EXERCISE TEXT:
Spain’s Catholic bishops have apologised for sexual abuses committed by Church members but have dismissed as a “lie” media interpretations of a report by Spain’s ombudsman that said there were hundreds of thousands of Church-related victims. Source: NCR Online.

“I reiterate the petition for pardon to the victims for this pain,” the president of the Bishops Conference, Cardinal Juan José Omella, told a press briefing yesterday.

He added that the Church would continue working “together on the comprehensive reparation of the victims, on supporting them and deepening the path to their protection and, above all, the prevention of abuse”.

The bishops said the Church would contribute to any economic reparation program once it included all victims of child sexual abuse, not just those abused within the Church itself.

The briefing was called to evaluate the ombudsman’s report released on Friday that said the Church’s response had often been to minimise, if not deny, the problem.

WHAT NEEDS TO BE DONE: List every passage that the text about the Spanish bishops' apology puts inside quotation marks. Rely only on the text about the Spanish bishops' apology, with no outside sources.

RAW DATA:
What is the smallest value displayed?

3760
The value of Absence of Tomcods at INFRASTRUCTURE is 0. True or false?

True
==
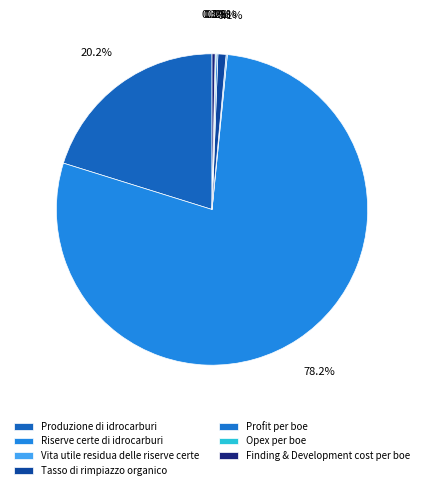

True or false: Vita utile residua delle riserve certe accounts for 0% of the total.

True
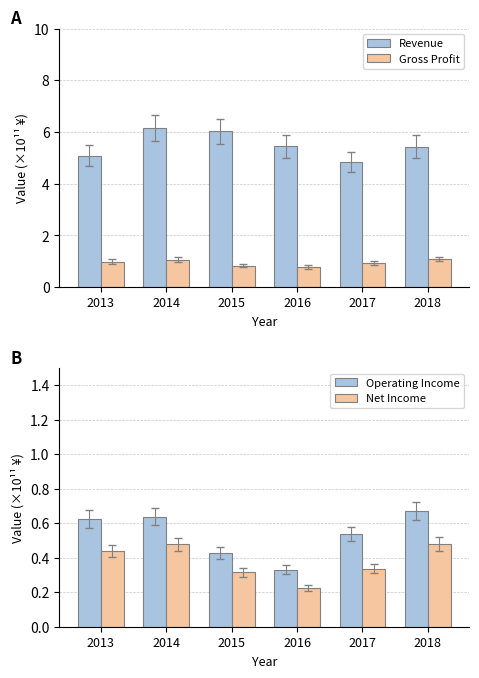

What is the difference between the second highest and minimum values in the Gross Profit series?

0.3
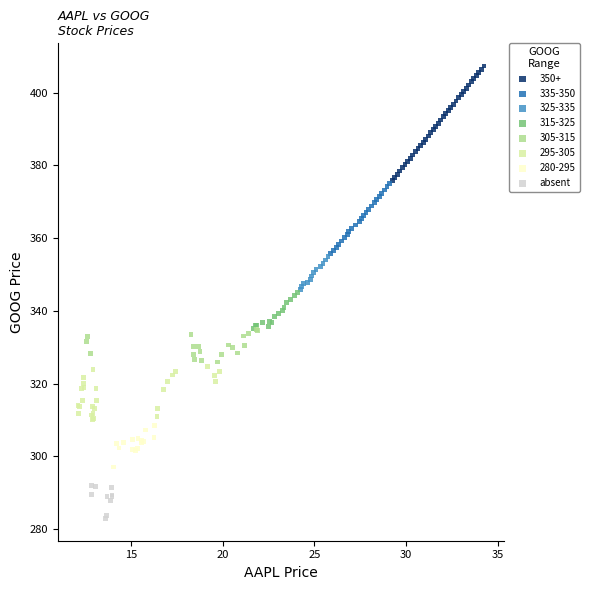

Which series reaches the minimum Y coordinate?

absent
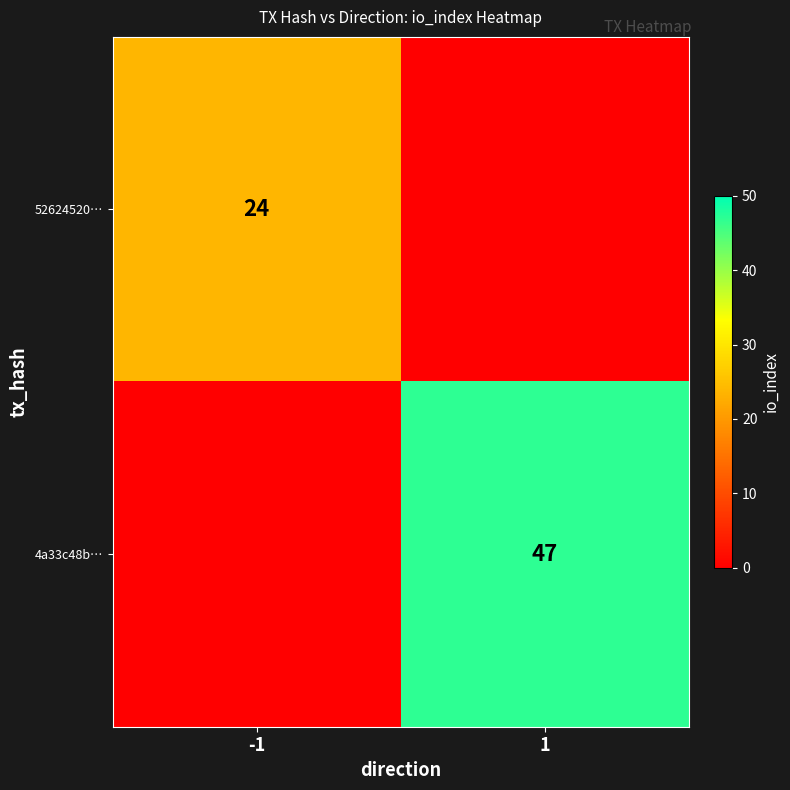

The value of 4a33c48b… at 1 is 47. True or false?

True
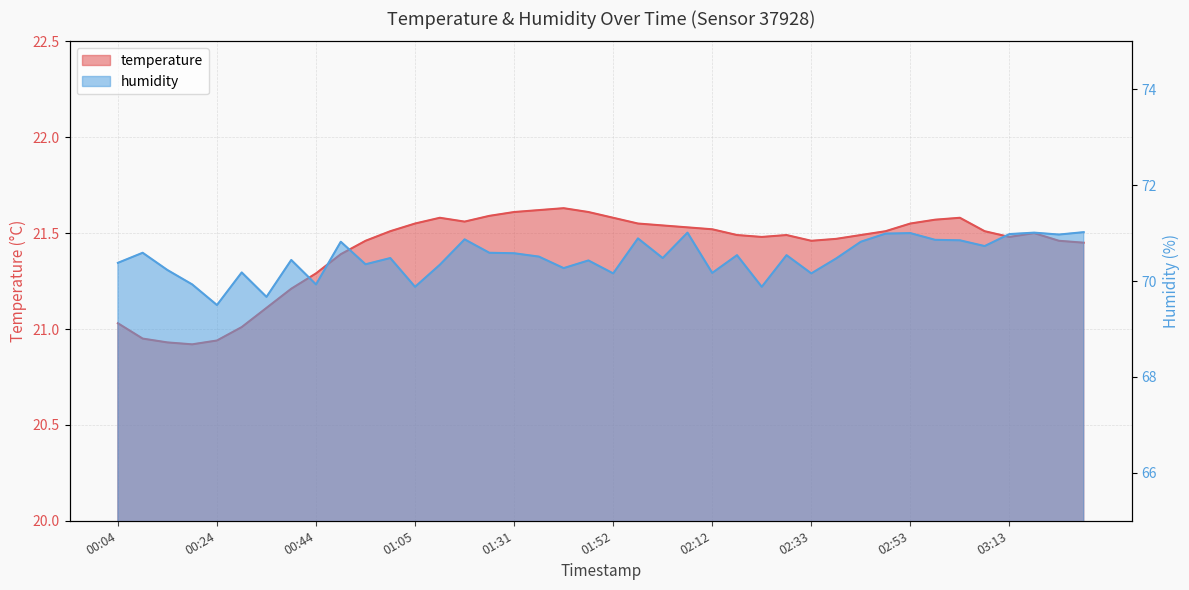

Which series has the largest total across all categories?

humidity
--
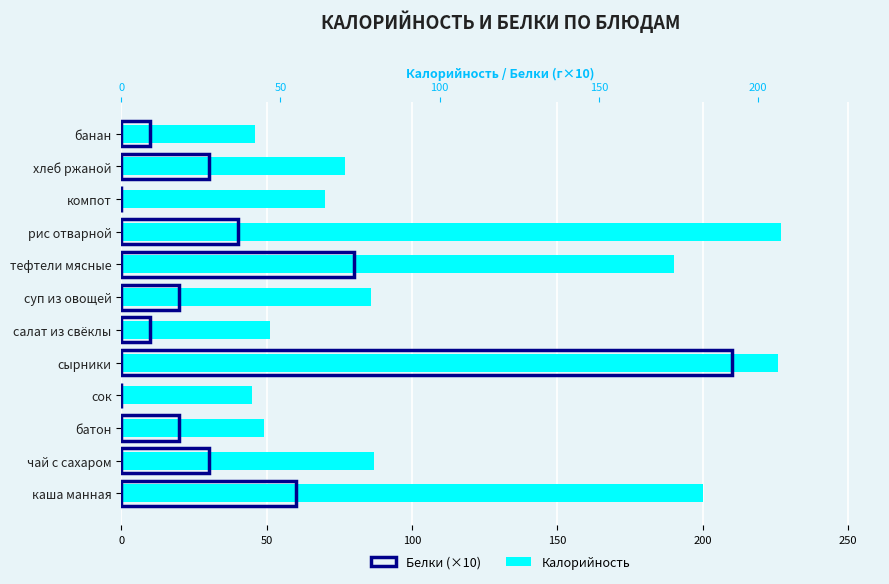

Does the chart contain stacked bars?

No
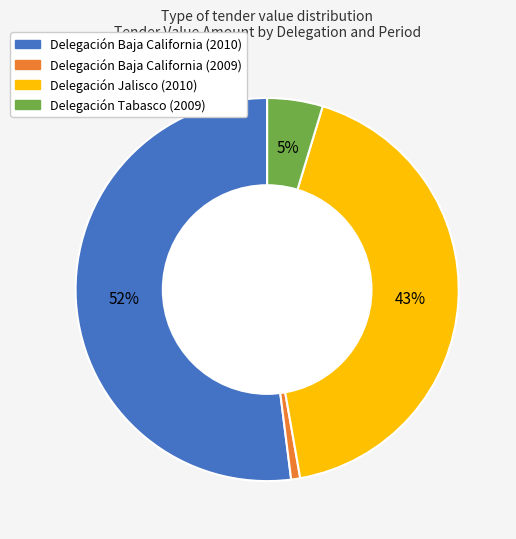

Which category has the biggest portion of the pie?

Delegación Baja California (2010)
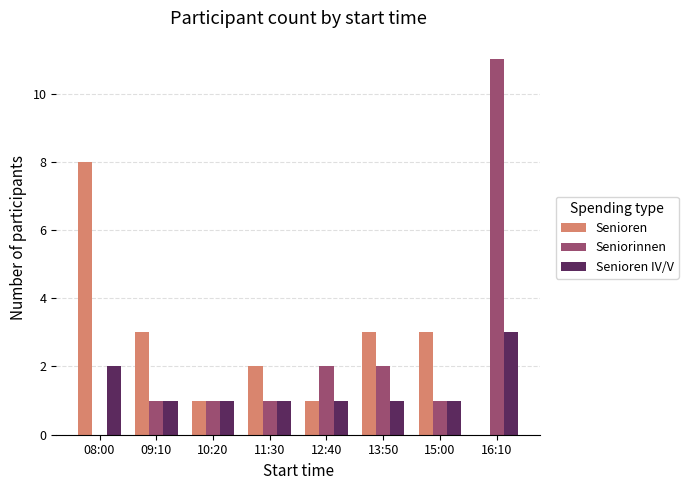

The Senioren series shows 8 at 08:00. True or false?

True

ANSWER SECTION:
1. lie
2. I reiterate the petition for pardon to the victims for this pain
3. together on the comprehensive reparation of the victims, on supporting them and deepening the path to their protection and, above all, the prevention of abuse